Who excels in recognizing speech, humans or machines? A recent study indicates that modern automatic speech recognition (ASR) systems perform impressively well in noisy environments, occasionally outshining human abilities. Nonetheless, these systems require extensive training on vast datasets, whereas humans can develop similar skills in a shorter timeframe.
In recent years, automatic speech recognition (ASR) technology has made significant strides, particularly for languages like English that have a large number of speakers. Before 2020, it was generally believed that humans were far superior to machines in understanding spoken language. However, some of the latest ASR systems are beginning to reach levels of human accuracy. The main aim of these systems has been to reduce error rates, irrespective of human performance in similar settings, as even humans struggle with perfect recognition in noisy atmospheres.
A newly conducted study by UZH computational linguistics expert Eleanor Chodroff and her colleague Chloe Patman from Cambridge University evaluated two widely-used ASR systems: Meta’s wav2vec 2.0 and OpenAI’s Whisper.

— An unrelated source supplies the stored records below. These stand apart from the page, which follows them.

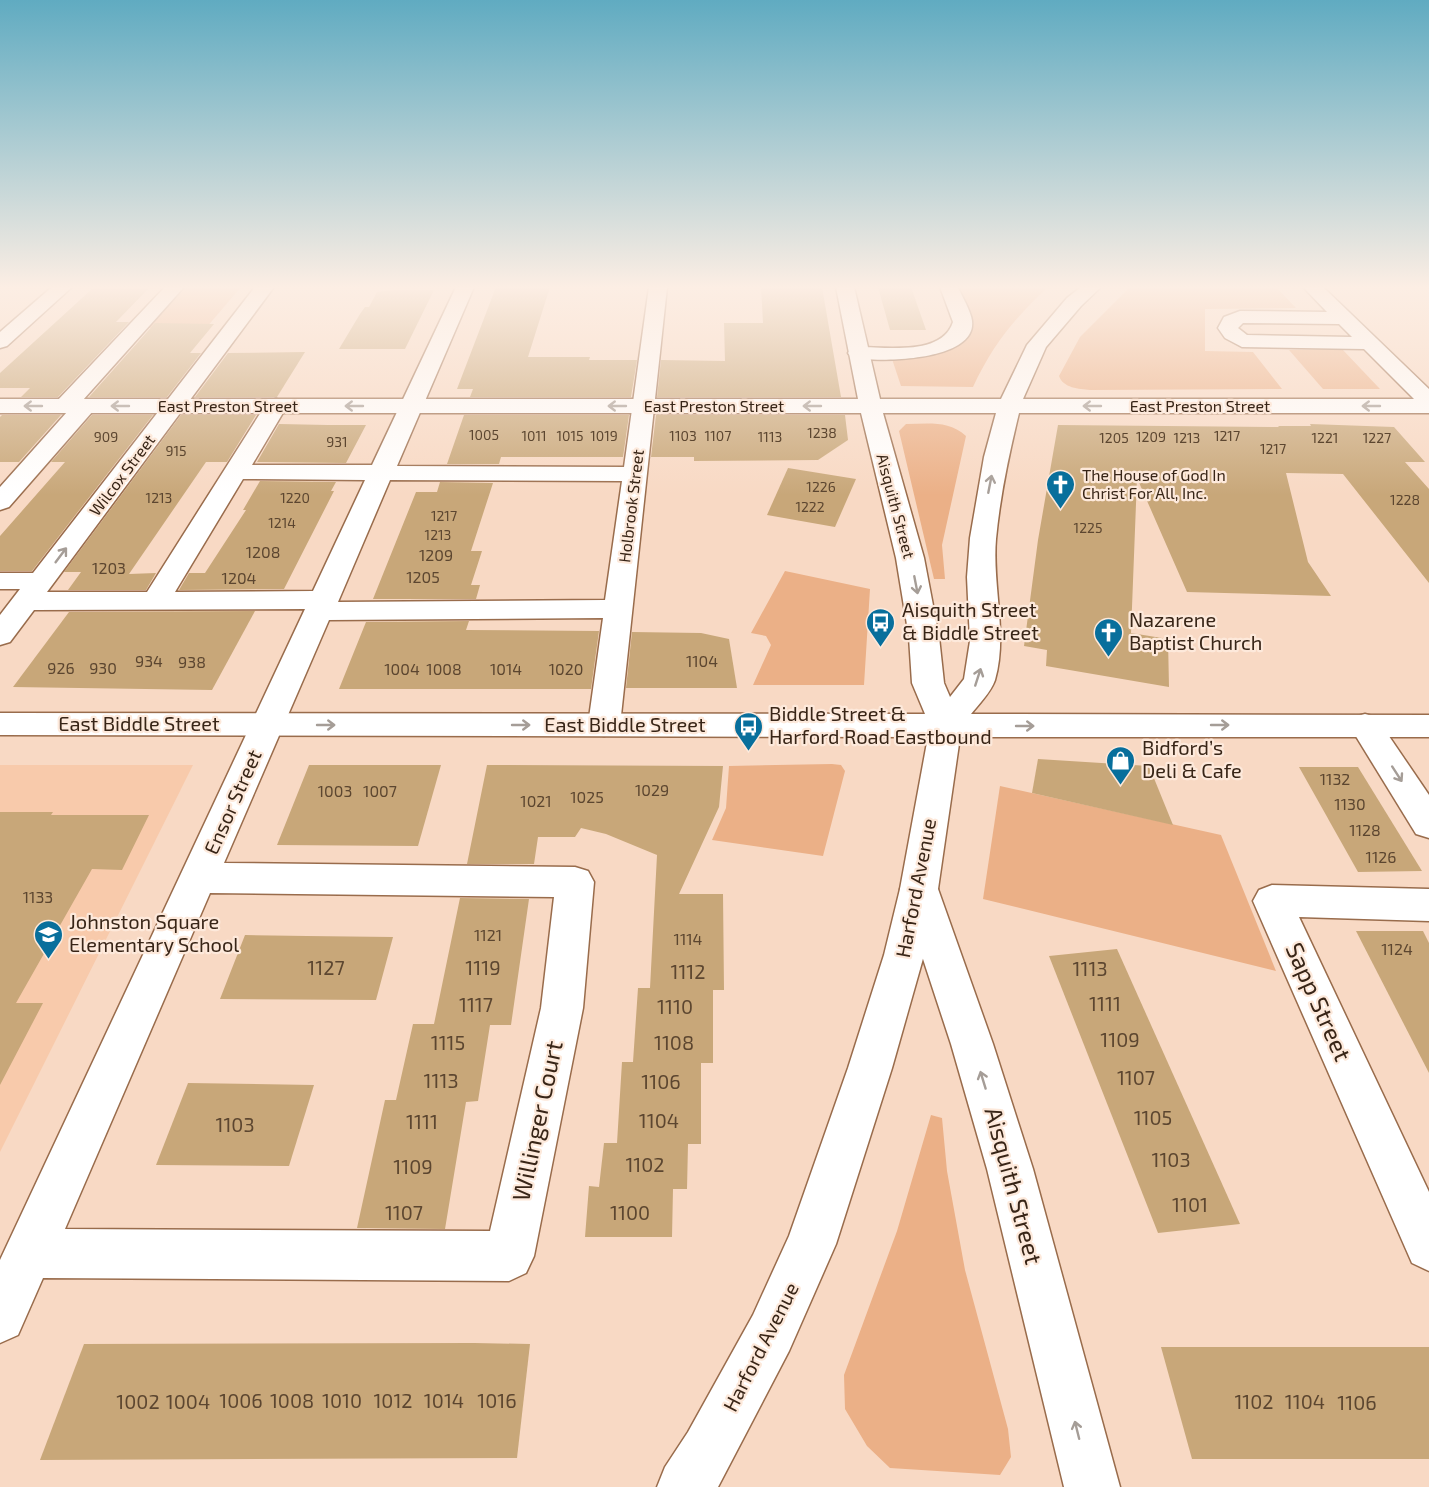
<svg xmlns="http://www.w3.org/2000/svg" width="1429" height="1487" viewBox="0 0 1429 1487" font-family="'Exo 2',sans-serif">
<rect width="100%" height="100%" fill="#f8d9c4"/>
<polygon fill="#f8caab" points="0,765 193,765 0,1152"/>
<g fill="#ebb087">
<polygon points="178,287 241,287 206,328 139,328"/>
<path d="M1048 287C1014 319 993 344 973 387L901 386 891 356C925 355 936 356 964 337L957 289Z"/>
<path d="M1130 287H1276L1296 308 1205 309V351L1253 352 1282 389 1090 390C1079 389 1063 388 1059 376L1080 337Z"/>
<polygon points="1342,349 1380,389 1323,389 1289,350"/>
<path d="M906 424C928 424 948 420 966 436L942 545 945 579H934L899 431Z"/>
<polygon points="785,571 870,589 864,685 753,685 771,645 766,636 751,633"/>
<polygon points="832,764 841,765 845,771 823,856 712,840 726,808 729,766"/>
<polygon points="1000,786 1221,835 1276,971 983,899"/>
<polygon points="931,1115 942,1118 947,1171 965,1270 1008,1429 1011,1457 1000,1475 890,1468 867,1446 845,1409 844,1375 897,1231"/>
</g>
<g fill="#c8a779">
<polygon points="496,287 550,287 528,357 590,357 589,360 637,360 631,397 470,397 473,389 457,389"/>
<polygon points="761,287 822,287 841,397 657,397 661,360 725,361 724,323 763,323"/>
<polygon points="878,287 911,287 926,330 890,330"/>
<polygon points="92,289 148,289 116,322 129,322 58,397 21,397 30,388 0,388 0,373"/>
<polygon points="394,290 434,290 405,349 339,349 360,314 365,307 369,307 377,292"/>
<polygon points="155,323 214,324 190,353 201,353 167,397 89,397"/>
<polygon points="305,352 277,397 195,397 228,353"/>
<polygon points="2,415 61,415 19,462 0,462 0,417"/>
<polygon points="92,415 153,415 32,571 0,571 0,536 65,462 51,462"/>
<polygon points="181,415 256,415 227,462 206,462 129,574 156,573 146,590 68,590 81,572 64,572"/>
<polygon points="464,415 629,415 623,457 501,457 499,464 447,464"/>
<polygon points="656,415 845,415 848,440 818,460 694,461 694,457 651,457"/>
<polygon points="279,424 328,425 366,425 346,463 257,462"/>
<polygon points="1310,424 1394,427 1425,462 1405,462 1429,489 1429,583 1343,474 1286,473 1308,562 1331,596 1187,592 1137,478 1131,633 1168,639 1169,687 1046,666 1047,650 1024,646 1038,540 1058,425 1279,427 1278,426 1311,426"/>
<polygon points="788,468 856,479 835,527 767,515"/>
<polygon points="260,481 336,482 331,491 334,491 284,589 179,590 189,573 205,573 246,510 243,510"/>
<polygon points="440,482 493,483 471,551 482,551 471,585 480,585 476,599 373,599 416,492 437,492"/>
<polygon points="255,611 212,690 13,687 69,612"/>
<polygon points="469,621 466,630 599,631 591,689 339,689 366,622"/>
<polygon points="632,632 701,633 729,639 737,688 626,688"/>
<polygon points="1038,759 1149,766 1173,825 1032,793"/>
<polygon points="309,765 441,765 418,846 277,845"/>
<polygon points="487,765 723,766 719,807 679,894 723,894 724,990 713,990 713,1063 701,1063 701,1144 688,1144 687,1189 673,1189 672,1237 585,1237 589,1186 599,1187 604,1143 617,1143 622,1062 633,1062 638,988 650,988 657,855 606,834 581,828 575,837 538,837 534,864 467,864"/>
<polygon points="1299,767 1358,767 1422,871 1358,872"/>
<polygon points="0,812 53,812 51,815 149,815 122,870 92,869 16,1003 43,1003 0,1085"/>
<polygon points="460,898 529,899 511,1025 490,1025 478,1101 466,1102 445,1229 357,1228 385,1100 396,1100 413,1024 434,1024"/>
<polygon points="1356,931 1423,931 1429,943 1429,1073"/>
<polygon points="245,935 307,936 393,937 376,1000 220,999"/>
<polygon points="1117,949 1219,1177 1240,1224 1158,1233 1049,956"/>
<polygon points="188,1083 314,1085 289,1166 156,1165"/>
<polygon points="474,1343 530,1344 517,1458 40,1460 84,1344"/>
<polygon points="1161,1347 1429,1347 1429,1459 1192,1459"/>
</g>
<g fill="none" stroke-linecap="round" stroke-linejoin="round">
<defs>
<g id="minor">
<polygon points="52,287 72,287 7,346 0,348 0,332"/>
<polygon points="165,287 184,287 83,400 93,401 96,406 93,411 9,507 0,510 0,487 67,412 57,411 54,406 57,401"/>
<path d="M255 287H274L47 592H147L268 401 276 399 284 401 287 406 252 465H372L456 287H474L397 466 624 467 649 287H667L620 725 615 733 604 736 593 733 588 725 603 618 329 620 224 863 575 867 588 871 594 882 583 1008 534 1256 526 1273 509 1281 43 1278 18 1335 0 1343V1260L305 609 34 610 10 642 0 645V615L20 589H0V573H33ZM243 479 365 480 313 591 175 592ZM390 480 622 481 605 600 338 602ZM210 893 554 897 541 1008 490 1231 65 1229Z"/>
<path d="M940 287H958C962 297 971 311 972 321 977 362 875 363 851 357L848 353 851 349 858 347C887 347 942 356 953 322Z"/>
<path d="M1303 287H1323L1429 389V408L1421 406 1364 349 1242 347 1225 338 1218 328 1224 317 1240 311 1327 312ZM1243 323 1339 324 1352 337 1247 335 1238 328Z"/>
<polygon points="1365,714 1376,717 1429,795 1429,838 1416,834 1349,725 1354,717"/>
<polygon points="919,874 932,878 938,889 993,1044 1033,1169 1120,1487 1064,1487 987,1169 951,1044 900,889 906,878"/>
<polygon points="1272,885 1429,889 1429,921 1299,917 1429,1192 1429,1271 1412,1263 1253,901 1259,890"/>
</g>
<path id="major" d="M836 287H854L880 399H1001L1027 345 1067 298 1081 287H1101L1081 306 1046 347 1023 399H1429V413H1019C1009 454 1000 496 996 539 992 585 1008 635 995 680 991 692 979 704 971 714L1429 715V737H960L938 889 924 955 892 1068 836 1244 789 1351 718 1487H657L665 1467 688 1432 753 1315 789 1236 848 1068 884 955 900 889 928 737 0 735V713L925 714 912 683 909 637 896 558 861 413H0V399H858ZM883 413H996L984 457 970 538 967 577 970 641 964 679 950 697 944 683 939 637 924 558Z"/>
</defs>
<use href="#minor" stroke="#996c4c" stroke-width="3"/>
<use href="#major" stroke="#996c4c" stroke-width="3"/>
<use href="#minor" fill="#fff" fill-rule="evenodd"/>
<use href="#major" fill="#fff" fill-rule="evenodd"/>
</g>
<defs><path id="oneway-shaft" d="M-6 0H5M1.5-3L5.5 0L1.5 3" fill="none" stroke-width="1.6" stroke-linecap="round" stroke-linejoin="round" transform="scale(1.5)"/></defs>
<g stroke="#a59d97">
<use href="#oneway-shaft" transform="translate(33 406) rotate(-180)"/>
<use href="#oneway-shaft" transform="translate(120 406) rotate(-180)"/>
<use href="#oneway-shaft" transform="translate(354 406) rotate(180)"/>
<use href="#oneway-shaft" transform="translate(617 406) rotate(-180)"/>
<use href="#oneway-shaft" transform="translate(812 406) rotate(180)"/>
<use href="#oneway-shaft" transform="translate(1092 406) rotate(-180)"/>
<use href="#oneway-shaft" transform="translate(1371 406) rotate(-180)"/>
<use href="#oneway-shaft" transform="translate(990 484) rotate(-79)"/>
<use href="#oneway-shaft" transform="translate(61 555) rotate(-53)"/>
<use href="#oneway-shaft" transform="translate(916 585) rotate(79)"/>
<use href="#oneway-shaft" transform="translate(978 677) rotate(-72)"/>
<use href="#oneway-shaft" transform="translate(326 725)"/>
<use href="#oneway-shaft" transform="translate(521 725)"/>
<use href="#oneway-shaft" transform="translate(1220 725)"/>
<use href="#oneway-shaft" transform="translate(1025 726)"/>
<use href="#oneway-shaft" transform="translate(1397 774) rotate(57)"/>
<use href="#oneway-shaft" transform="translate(983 1080) rotate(-107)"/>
<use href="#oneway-shaft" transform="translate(1077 1430) rotate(-104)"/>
</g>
<linearGradient id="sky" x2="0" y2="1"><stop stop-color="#60abc1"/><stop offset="0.58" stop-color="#fceee4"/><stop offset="1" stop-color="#fceee4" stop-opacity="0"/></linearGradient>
<rect width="1429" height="495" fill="url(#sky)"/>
<defs>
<symbol id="church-pin" viewBox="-11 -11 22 30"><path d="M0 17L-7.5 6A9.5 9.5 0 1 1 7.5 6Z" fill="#086f9c" stroke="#fde9db"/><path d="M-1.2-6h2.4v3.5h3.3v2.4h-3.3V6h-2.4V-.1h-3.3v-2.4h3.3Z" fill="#fff"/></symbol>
<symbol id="bus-pin" viewBox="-11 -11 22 30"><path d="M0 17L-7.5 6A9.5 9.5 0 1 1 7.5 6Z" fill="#086f9c" stroke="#fde9db"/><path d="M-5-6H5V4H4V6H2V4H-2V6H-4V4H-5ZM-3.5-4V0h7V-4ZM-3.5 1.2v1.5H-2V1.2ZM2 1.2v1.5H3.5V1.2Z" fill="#fff"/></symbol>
<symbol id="shop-pin" viewBox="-11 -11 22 30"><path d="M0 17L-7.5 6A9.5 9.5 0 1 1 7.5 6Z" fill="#086f9c" stroke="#fde9db"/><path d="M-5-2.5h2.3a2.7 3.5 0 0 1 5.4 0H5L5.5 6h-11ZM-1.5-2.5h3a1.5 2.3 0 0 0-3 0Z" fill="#fff"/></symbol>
<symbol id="school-pin" viewBox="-11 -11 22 30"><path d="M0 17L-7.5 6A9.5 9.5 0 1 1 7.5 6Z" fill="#086f9c" stroke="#fde9db"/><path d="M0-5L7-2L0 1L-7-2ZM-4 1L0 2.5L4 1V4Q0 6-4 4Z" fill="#fff"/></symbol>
</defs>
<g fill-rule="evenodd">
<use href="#church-pin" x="1044" y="468" width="33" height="45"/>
<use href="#bus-pin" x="864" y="606" width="33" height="45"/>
<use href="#church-pin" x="1092" y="616" width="33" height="45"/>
<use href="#bus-pin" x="732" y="710" width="33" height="45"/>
<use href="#shop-pin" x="1104" y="744" width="33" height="45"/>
<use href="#school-pin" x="32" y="918" width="33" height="45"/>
</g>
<g text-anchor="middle" stroke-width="4.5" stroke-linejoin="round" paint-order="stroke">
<g font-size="14" fill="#5c4630">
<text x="822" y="438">1238</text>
<text x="484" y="440">1005</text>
<text x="534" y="441">1011</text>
<text x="570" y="441">1015</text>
<text x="604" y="441">1019</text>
<text x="683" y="441">1103</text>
<text x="718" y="441">1107</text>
<text x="1227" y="441">1217</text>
<text x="106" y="442">909</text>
<text x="770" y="442">1113</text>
<text x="1151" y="442">1209</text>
<text x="1114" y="443">1205</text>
<text x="1187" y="443">1213</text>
<text x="1325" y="443">1221</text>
<text x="1377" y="443">1227</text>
<text x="337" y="447">931</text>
<text x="1273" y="454">1217</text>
<text x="176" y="456">915</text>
<text x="821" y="492">1226</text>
<text x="159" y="503">1213</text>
<text x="295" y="503">1220</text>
<text x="1405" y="505">1228</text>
<text x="810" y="512">1222</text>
<text x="444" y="521">1217</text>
<text x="282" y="528">1214</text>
<text x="1088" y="533">1225</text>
<text x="438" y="540">1213</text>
</g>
<g font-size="16" fill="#382517" stroke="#fde9db">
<text x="228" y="412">East Preston Street</text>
<text x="714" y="412">East Preston Street</text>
<text x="1200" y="412">East Preston Street</text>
<text transform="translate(122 475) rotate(-53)" y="6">Wilcox Street</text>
<text transform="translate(631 506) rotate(-83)" y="6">Holbrook Street</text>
<text transform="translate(896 506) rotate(75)" y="6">Aisquith Street</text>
</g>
<g font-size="16" fill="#382517" stroke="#fde9db" text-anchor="start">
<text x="1082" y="481">The House of God In<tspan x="1082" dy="18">Christ For All, Inc.</tspan></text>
</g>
<g font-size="16" fill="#5c4630">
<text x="263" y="558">1208</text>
<text x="436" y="561">1209</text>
<text x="109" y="574">1203</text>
<text x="423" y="583">1205</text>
<text x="239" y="584">1204</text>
<text x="149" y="667">934</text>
<text x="702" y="667">1104</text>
<text x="192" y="668">938</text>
<text x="61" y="674">926</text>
<text x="103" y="674">930</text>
<text x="402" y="675">1004</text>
<text x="444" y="675">1008</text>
<text x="506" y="675">1014</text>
<text x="566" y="675">1020</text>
<text x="1335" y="785">1132</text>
<text x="652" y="796">1029</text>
<text x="335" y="797">1003</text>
<text x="380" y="797">1007</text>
<text x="587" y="803">1025</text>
<text x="536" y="807">1021</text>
<text x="1350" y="810">1130</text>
<text x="1365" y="836">1128</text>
<text x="1381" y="863">1126</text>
<text x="38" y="903">1133</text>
<text x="488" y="941">1121</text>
<text x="688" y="945">1114</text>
<text x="1397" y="955">1124</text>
</g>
<g font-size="20" fill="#382517" stroke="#fde9db" text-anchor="start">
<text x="902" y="617">Aisquith Street<tspan x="902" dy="23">&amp; Biddle Street</tspan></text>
<text x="1129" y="627">Nazarene<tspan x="1129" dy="23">Baptist Church</tspan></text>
<text x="769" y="721">Biddle Street &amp;<tspan x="769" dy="23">Harford Road Eastbound</tspan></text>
<text x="1142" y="755">Bidford’s<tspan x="1142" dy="23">Deli &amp; Cafe</tspan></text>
<text x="69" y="929">Johnston Square<tspan x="69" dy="23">Elementary School</tspan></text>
</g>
<g font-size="20" fill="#382517" stroke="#fde9db">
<text x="139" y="731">East Biddle Street</text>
<text x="625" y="732">East Biddle Street</text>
<text transform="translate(233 802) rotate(-66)" y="7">Ensor Street</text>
<text transform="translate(916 888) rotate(-79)" y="7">Harford Avenue</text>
<text transform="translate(761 1347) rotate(-63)" y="7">Harford Avenue</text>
</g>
<g font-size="20" fill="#5c4630">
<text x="326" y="975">1127</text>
<text x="483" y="975">1119</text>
<text x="1090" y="976">1113</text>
<text x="688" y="979">1112</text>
<text x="1105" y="1011">1111</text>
<text x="476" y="1012">1117</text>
<text x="675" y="1014">1110</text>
<text x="1120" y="1047">1109</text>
<text x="448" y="1050">1115</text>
<text x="674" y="1050">1108</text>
<text x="1136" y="1085">1107</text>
<text x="441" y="1088">1113</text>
<text x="661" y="1089">1106</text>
<text x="1153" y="1125">1105</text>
<text x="659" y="1128">1104</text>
<text x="422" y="1129">1111</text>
<text x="235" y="1132">1103</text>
<text x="1171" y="1167">1103</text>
<text x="645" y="1172">1102</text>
<text x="413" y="1174">1109</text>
<text x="1190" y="1212">1101</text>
<text x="404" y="1220">1107</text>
<text x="630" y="1220">1100</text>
<text x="241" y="1408">1006</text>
<text x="292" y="1408">1008</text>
<text x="342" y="1408">1010</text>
<text x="393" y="1408">1012</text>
<text x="444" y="1408">1014</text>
<text x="497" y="1408">1016</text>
<text x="138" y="1409">1002</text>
<text x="188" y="1409">1004</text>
<text x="1254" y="1409">1102</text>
<text x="1305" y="1409">1104</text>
<text x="1357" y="1410">1106</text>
</g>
<g font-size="24" fill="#382517" stroke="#fde9db">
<text transform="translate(1318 1002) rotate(66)" y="8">Sapp Street</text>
<text transform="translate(538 1121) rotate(-78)" y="8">Willinger Court</text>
<text transform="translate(1013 1186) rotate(75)" y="8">Aisquith Street</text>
</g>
</g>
</svg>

They assessed how effectively these systems could recognize speech amid speech-shaped noise (consistent background noise) or typical pub noise, and they considered scenarios where speakers wore or didn’t wear cotton face masks.
OpenAI’s system shines — with one exception
The findings revealed that humans still had a slight advantage over both ASR systems. However, OpenAI’s latest large ASR model, Whisper large-v3, exceeded human performance across all testing scenarios except in the natural pub noise condition, where it matched human abilities. This achievement highlights Whisper’s knack for understanding the acoustic characteristics of speech and translating them into the intended message (or sentence). “This was astonishing as the sentences presented lacked context, making it challenging to predict specific words based on earlier words,” remarks Eleanor Chodroff.
Extensive training requirements
A closer examination of these ASR systems reveals the extraordinary capabilities of humans. While both systems utilize deep learning, Whisper, which showed the best performance, demands an enormous amount of training data. Meta’s wav2vec 2.0 was trained using 960 hours (equivalent to 40 days) of English audio, while the standard Whisper system was trained on over 75 years of speech data. The version that surpassed human performance was trained on an astounding 500 years of continuous speech. “Humans can achieve similar levels of performance in just a few years,” Chodroff states. “However, significant challenges persist for ASR in nearly all other languages.”
Diverse error patterns
The research also highlights the different types of mistakes made by humans and ASR systems. English speakers consistently produced grammatically correct sentences but often resorted to sentence fragments instead of striving to transcribe every single word. Conversely, wav2vec 2.0 occasionally generated nonsensical outputs under challenging conditions. While Whisper tended to create full grammatical sentences, it was also more prone to introducing entirely incorrect information to fill in gaps.